Çatalhöyük, Turkey

A 9,000-year-old Anatolian Town

Local women perform detailed conservation work on an ancient mudbrick wall in Çatalhöyük.

 

 

Human Impact Stories From Çatalhöyük

Candemir Zoroglu
imageCandemir Zoroglu joined us in 2002 as a student from Selcuk University and continued as part of the team and came until 2006. During that time he gradually gained in expertise and confidence and we were able to give him tasks with increasing degrees of responsibility. By the end of 2006 he was a well trained field archaeologist with a wide range of skills at his disposal. He went on to work for the Ministry of Culture and Tourism in Ankara and is now part of the team that deals with the illicit trade in antiquities from Turkey, often traveling to major museums and governments around the world to argue Turkey’s case.


Mavili Tokyasun
imageMavili Tokyasun worked as part of our kitchen and dig house staff from 1994 to 2007. She became a central part of all our lives and her keen sense of fun sustained us through many long summers.

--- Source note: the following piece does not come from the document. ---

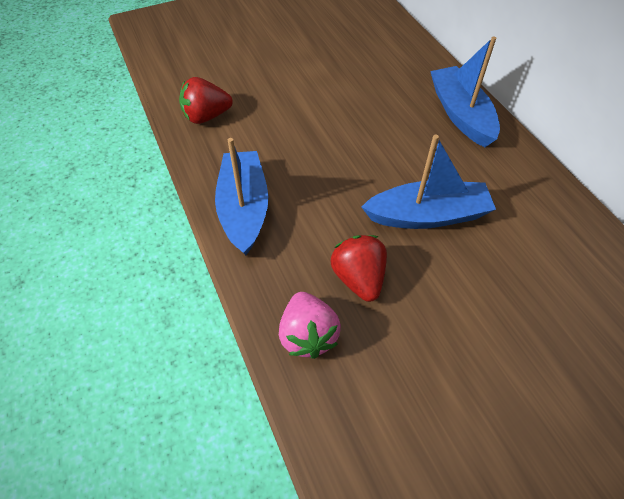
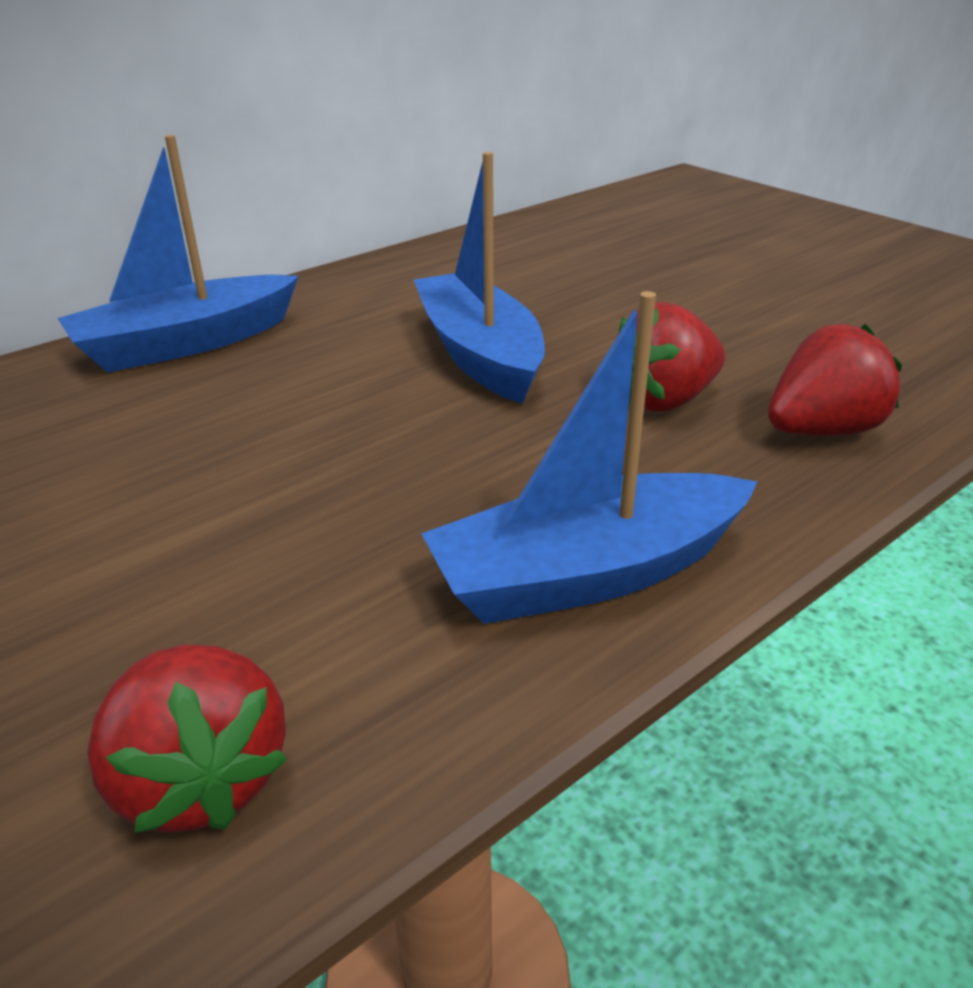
camera: 105 degrees left, 20 degrees down
(308, 335) = (822, 430): pink strawberry -> red strawberry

She came from the small village, Kucukkoy, near the site and had little income. The experience and financial independence she gained through working in the kitchen gave her the skills to set up her own business. She now supplies local shops in Konya with the Turkish pastry called borek. During the busy ramadan months she employs two helpers.  Moving to Konya also means that her son is getting more and better education.


Sadrettin Dural
imageAnd finally there is Sadrettin Dural. He was a farmer from the village of Kucukkoy near the site although he had also worked in other jobs, such as taxi driving, to supplement his income. In the 1990s he worked as one of the guards at the site.  He did not speak English and felt frustrated by his inability to explain the site to tourists. He took it on himself to learn English - from tapes, from us, and from tourists. He asked to know more about the site and I and Ayfer Bartu spent several happy evenings explaining the details of the Neolithic and of Catalhoyuk to him. As he got to know the site he felt that he would like to write his own book about the site and about the project. We gave him a computer and he sat down and wrote 50,000 words in Turkish, which were then edited and translated into English by Duygu Camurcuoglu Cleere. In the United States this book was published in 2006 by Left Coast Press as ‘Protecting Catalhoyuk. Memoir of a site guard.’ It has been favourably reviewed - including in American Anthropologist. It is, as far as I am aware, the first time that a ‘local’ worker or guard has written about his experience and become an international author.